# Job
Copy each line of the material in which the word "Performance" appears.

# Given records
-=-=-

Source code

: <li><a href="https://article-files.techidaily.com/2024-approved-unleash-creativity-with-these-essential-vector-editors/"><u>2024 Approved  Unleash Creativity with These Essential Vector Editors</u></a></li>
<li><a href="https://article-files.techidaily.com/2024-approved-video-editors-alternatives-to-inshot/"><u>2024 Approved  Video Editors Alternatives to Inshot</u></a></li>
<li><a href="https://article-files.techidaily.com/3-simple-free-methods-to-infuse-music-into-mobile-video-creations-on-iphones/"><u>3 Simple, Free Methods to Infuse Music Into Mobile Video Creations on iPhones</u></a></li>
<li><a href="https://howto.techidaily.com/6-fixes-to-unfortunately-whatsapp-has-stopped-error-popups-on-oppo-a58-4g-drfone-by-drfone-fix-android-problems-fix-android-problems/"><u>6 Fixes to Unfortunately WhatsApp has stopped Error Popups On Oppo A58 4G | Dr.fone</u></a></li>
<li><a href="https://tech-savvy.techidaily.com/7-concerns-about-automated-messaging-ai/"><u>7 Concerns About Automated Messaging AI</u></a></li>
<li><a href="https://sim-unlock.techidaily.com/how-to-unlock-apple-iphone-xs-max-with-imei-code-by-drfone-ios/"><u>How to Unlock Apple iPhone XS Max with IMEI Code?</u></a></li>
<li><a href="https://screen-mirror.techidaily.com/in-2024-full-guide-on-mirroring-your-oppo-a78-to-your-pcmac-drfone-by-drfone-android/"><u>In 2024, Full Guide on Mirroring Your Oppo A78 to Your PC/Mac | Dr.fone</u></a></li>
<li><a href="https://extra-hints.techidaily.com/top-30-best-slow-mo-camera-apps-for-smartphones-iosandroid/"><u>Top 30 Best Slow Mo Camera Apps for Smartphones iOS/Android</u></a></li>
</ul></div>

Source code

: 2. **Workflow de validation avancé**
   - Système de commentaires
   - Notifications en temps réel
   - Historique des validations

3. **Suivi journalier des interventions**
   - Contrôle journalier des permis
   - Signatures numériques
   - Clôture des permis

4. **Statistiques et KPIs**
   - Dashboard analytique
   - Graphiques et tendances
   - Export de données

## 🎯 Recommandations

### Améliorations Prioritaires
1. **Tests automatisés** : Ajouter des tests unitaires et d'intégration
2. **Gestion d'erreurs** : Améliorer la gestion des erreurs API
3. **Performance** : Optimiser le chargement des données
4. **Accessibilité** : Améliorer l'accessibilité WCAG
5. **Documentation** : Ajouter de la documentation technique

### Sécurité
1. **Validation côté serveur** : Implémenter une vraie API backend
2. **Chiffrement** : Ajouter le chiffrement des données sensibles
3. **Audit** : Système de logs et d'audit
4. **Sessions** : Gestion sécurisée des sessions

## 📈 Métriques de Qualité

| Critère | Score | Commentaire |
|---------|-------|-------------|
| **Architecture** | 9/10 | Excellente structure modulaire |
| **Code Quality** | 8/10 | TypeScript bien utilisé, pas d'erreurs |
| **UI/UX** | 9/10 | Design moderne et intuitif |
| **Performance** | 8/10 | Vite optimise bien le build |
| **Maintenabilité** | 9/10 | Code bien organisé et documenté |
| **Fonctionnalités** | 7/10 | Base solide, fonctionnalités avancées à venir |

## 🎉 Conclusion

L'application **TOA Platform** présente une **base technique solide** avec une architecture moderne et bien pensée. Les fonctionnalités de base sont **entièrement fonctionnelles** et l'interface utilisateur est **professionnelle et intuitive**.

-=-=-

# Problem solution
3. **Performance** : Optimiser le chargement des données
| **Performance** | 8/10 | Vite optimise bien le build |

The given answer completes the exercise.